● **Text under study**
+ + + + +

This is a logic with which truly liberal proponents like Bishop Pete naturally feel uncomfortable and understandably seek to avoid. They do not like to appear intransigent and totalitarian. They are, after all, experiencing the discomfort of having the same a priori arguments used against themselves, in the increasingly rancorous debate about homosexuality. Yet, as so often, it is the little words which tell the biggest story.

That casual usage appears also to reveal a basic misunderstanding of the nature opponents’ case. It seems to assume that they have but to see the error of their ways to change their minds with alacrity. But not so.

The problem is structural and ecclesiological. Opponents take as an axiom of Christian believing the doctrine of the ecclesial sufficiency of Scripture (that nothing should or can be imposed which cannot be ‘read therein’ or ‘proved thereby’ [Article VI]’; and beyond that they appeal, as Anglicans have always done, to the practice of the first three centuries as normative.

+ + + + +

● **What you are asked to do**
Extend the passage above on the Anglican opponents' case, picking up right after its final sentence about the practice of the first three centuries.

Source records:
+ + + + +

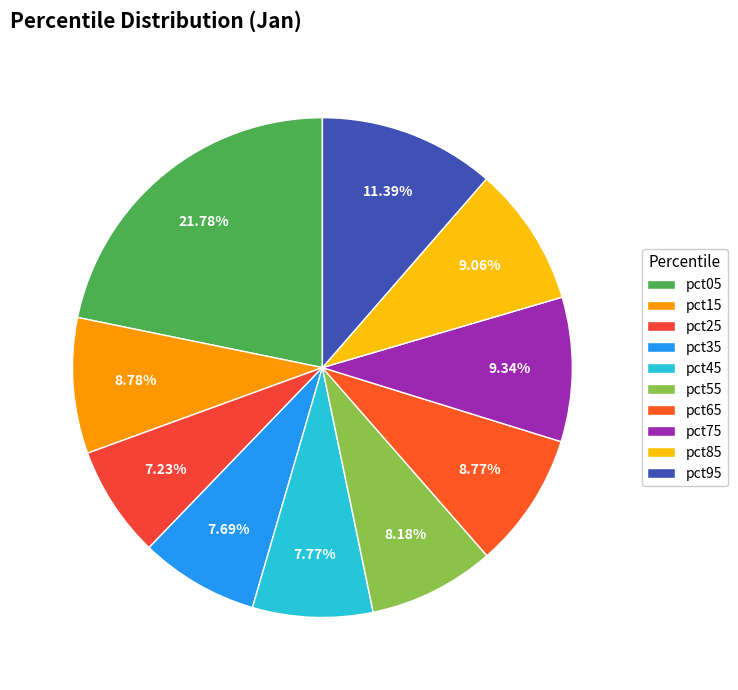

What percentage is the pct65 slice, to the nearest percent?

9%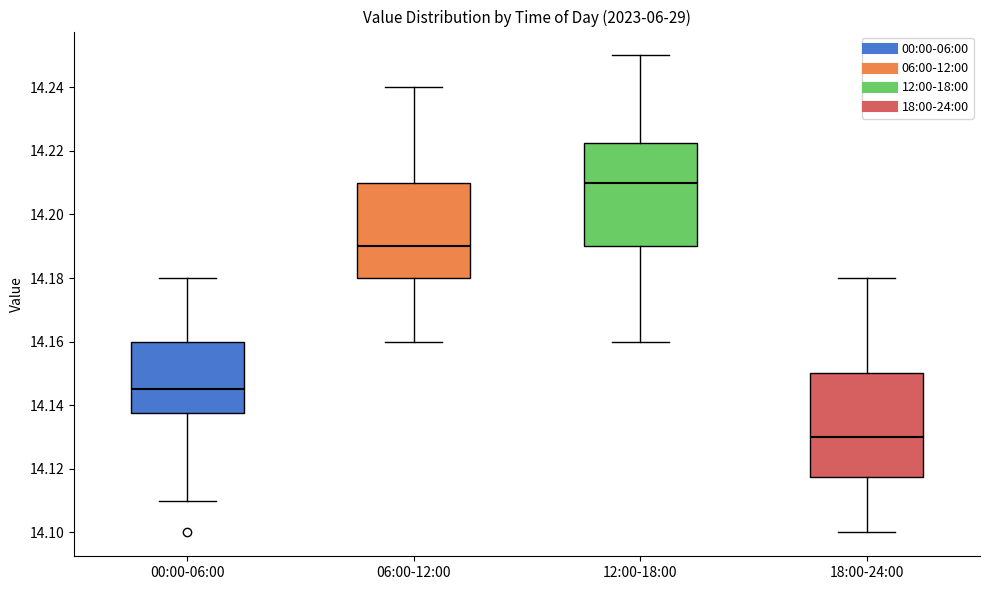

Reading left to right, read every box against the y-axis: the position of its median line, the range the box covers, and the ends of its whiskers. The values are not printed on the chart, so give them approximately, as read against the axis.

00:00-06:00: median 14.146, box 14.138 to 14.160, whiskers 14.110 to 14.180
06:00-12:00: median 14.190, box 14.180 to 14.210, whiskers 14.160 to 14.240
12:00-18:00: median 14.210, box 14.190 to 14.222, whiskers 14.160 to 14.250
18:00-24:00: median 14.130, box 14.118 to 14.150, whiskers 14.100 to 14.180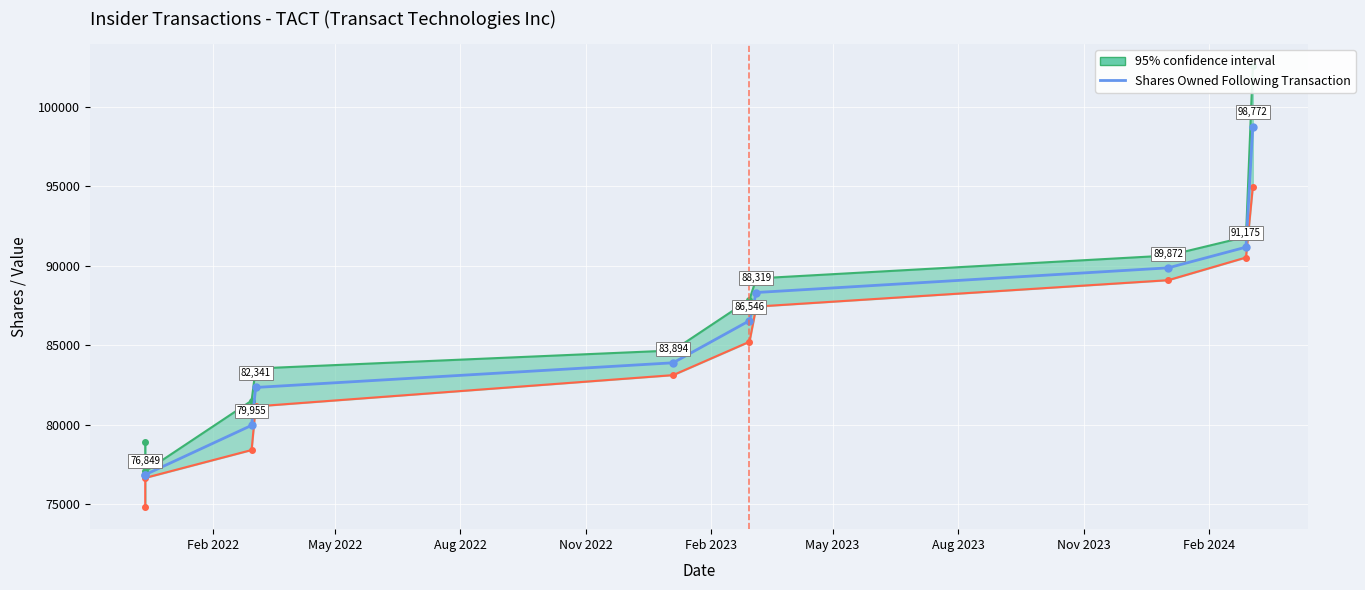

Approximately how many times larger is the value at Aug 2022 compared to Nov 2023?

0.9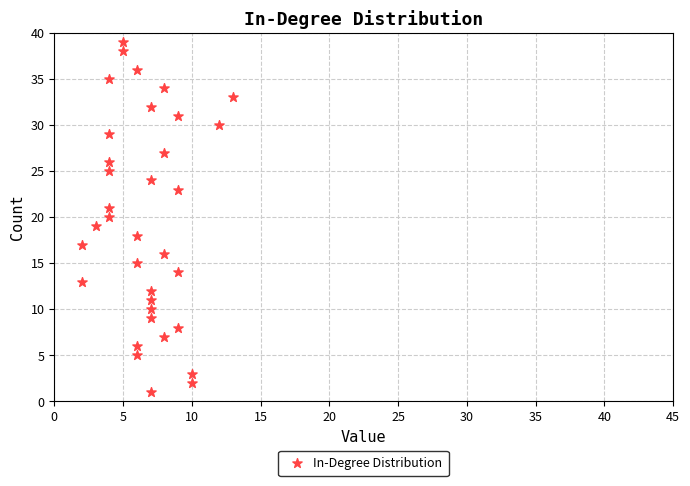

What is the range of X values (max minus min)?

11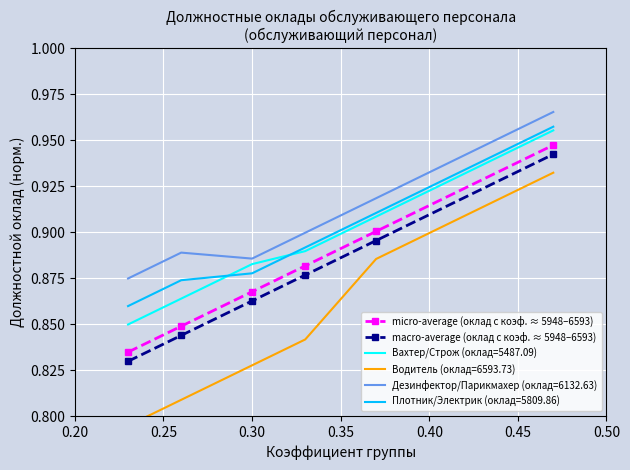

True or false: Плотник/Электрик (оклад=5809.86) and micro-average (оклад с коэф. ≈ 5948–6593) intersect in this chart.

False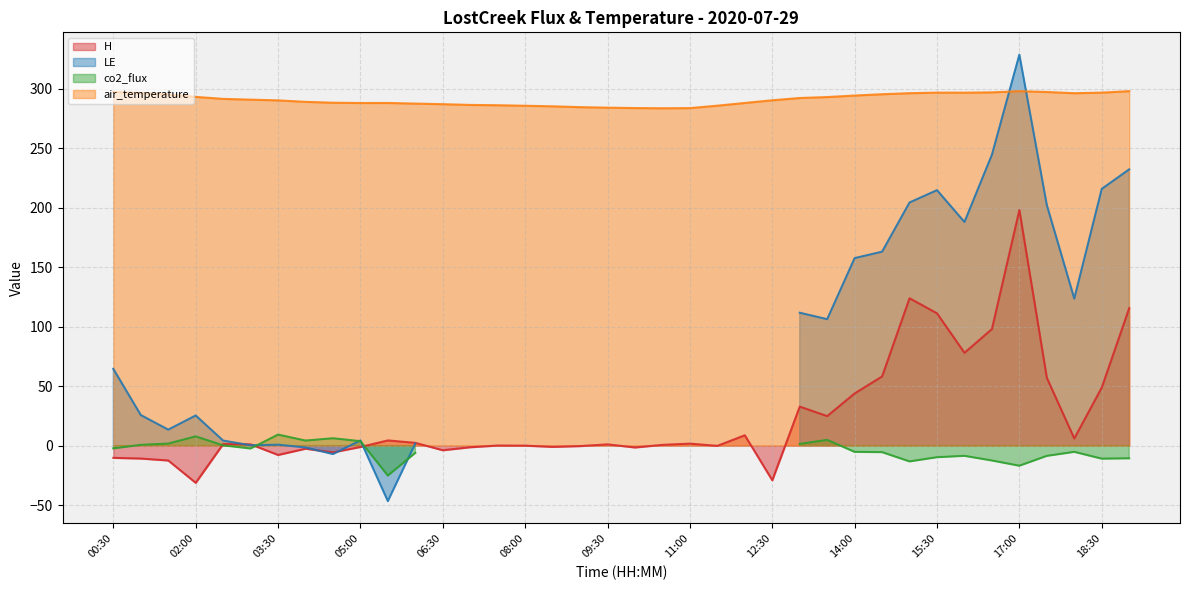

Between 04:30 and 18:30, which is larger?

18:30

+ + + + +

● **The answer**
Michael Adie, in the 1992 debate, famously claimed that women’s ordination is ‘a reasoned development, consonant with Scripture and required by tradition’ [Verbatim Record, p11]. Even if that were the case (and we beg to doubt it – ‘that’, said Alec Graham in the debate, ‘is quite a claim.’), it would not be enough. ‘Required by Scripture and embodied in the tradition’ is the level of proof opponents demand. And in default of that they are obliged to conclude with Pope John Paul II that ‘…Ecclesiam facultatem nullatenus habere ordinationem sacerdotalem mulieribus conferendi’ (…the Church has no ability to confer priestly ordination on women.’)

Opponents hold, moreover, that Holy Orders (epitomised by the order of bishops, who are the high priests and focuses of unity in their local churches and the agents and expressions of unity between local churches) are by nature and purpose, universally interchangeable (see Canon A4). It is beyond the competence of the Synod of a local church to change what is the possession of all the churches and essential to their nature, form and character. (‘Yes, we can claim female ministers, we can do something which is sui generis to ourselves’, said Peter Geldard in the 1992 debate, ‘but we cannot thereafter ever claim again that we share something with the wider Body of Christ.’ [Verbatim Record, p29]

The problem with opponents of women priests and bishops is not merely that they have reached a decision on the matter different from the proponents (or even that they are irredeemably sexist, as many proponents have privately concluded) but that their understanding of the nature of the Church and of Holy Orders renders the ordination of women as priests and bishops not only undesirable but impossible. There exists no body competent to bring it about!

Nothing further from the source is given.